The American company behind a proposed huge Las Vegas-style Sphere entertainment venue in east London has withdrawn its plans.
Madison Square Garden Entertainment (MSG) said it could not continue to participate in a process that was “merely a political football between rival parties”.
In a letter to the Planning Inspectorate MSG said it was “extremely disappointing” that Londoners would “not benefit from the Sphere’s groundbreaking technology and the thousands of well-paying jobs it would have created”.
In December, the housing secretary, Michael Gove, used his powers to call in and review the rejection of planning permission by the London mayor, Sadiq Khan, for the 21,000-capacity, 300ft-tall structure in Stratford, east London.
However, Sphere Entertainment, a sister firm to MSG, said it had written to Gove advising him of the company’s plan to withdraw its application and to decline to participate in the call-in process.
A spokesperson for the company added it was committed to working with “forward-thinking cities around the world” who were “serious” about bringing the project to their communities.
MSG’s letter to the Planning Inspectorate read: “On behalf of both Stratford Garden Development Limited and Sphere Entertainment, I write to confirm that we are officially withdrawing our application from the Planning Inspectorate process.
“After spending millions of pounds acquiring our site in Stratford and collaboratively engaging in a five-year planning process with numerous governmental bodies, including the local planning authority who approved our plans following careful review, we cannot continue to participate in a process that is merely a political football between rival parties.”
MSG had wanted to build its Sphere venue in Stratford, with plans to illuminate it on the outside and have the world’s highest-resolution LED screen, along with immersive sound systems to host concerts, shows and sporting events.
The 4.7-acre site was bought by the firm having been left empty since it was last used as a temporary coach park during the 2012 London Olympics. But Khan ruled in November that the Sphere, following New York-based firm MSG’s planning application to the London Legacy Development Corporation, would not be allowed to be built.

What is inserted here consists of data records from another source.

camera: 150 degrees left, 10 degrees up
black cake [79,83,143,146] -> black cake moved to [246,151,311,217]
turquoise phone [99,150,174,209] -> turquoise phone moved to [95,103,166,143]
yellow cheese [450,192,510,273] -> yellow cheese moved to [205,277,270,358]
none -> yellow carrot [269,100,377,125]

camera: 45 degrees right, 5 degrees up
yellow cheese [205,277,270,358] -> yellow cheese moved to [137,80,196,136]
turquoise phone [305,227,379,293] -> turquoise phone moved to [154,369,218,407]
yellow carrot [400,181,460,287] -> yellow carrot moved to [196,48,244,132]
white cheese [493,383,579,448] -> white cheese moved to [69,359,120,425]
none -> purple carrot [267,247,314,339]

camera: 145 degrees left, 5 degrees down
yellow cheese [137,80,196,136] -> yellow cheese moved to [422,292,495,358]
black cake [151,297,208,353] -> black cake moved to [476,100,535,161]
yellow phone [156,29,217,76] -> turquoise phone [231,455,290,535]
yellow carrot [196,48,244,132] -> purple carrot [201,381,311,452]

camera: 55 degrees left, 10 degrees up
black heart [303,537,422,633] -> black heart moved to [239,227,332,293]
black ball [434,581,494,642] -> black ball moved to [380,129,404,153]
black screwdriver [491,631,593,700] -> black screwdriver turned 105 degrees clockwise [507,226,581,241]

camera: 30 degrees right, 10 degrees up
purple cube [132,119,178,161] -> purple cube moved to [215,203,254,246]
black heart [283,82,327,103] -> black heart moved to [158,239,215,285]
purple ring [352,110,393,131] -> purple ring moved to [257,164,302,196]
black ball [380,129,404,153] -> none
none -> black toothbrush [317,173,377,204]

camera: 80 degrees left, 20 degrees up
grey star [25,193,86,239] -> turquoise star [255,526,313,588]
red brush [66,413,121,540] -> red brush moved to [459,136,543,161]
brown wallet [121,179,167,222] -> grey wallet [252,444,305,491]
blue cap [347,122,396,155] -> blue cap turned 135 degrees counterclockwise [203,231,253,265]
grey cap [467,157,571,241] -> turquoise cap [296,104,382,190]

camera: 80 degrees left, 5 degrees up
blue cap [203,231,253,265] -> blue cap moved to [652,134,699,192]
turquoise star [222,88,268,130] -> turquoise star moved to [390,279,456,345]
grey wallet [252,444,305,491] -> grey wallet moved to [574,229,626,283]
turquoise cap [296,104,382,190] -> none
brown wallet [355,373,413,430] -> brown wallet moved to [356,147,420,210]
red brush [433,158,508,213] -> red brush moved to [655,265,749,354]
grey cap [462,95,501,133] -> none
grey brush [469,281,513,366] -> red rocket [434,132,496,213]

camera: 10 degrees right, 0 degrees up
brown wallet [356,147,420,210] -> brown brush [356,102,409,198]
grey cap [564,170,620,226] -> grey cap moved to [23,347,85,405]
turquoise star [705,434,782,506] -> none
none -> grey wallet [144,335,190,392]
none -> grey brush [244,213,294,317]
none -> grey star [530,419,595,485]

The Labour mayor said the venue would cause “significant light intrusion resulting in significant harm to the outlook of neighbouring properties, detriment to human health, and significant harm to the general amenity enjoyed by residents of their own homes”.
The mayor went on to say it would be “bulky” and “unduly dominant” and would not “constitute good and sustainable design”.
People living near the proposed development site had reportedly said they were “insulted” after MSG allegedly offered blackout blinds as a way of mitigating the glow from the images emitting from the orb-like structure.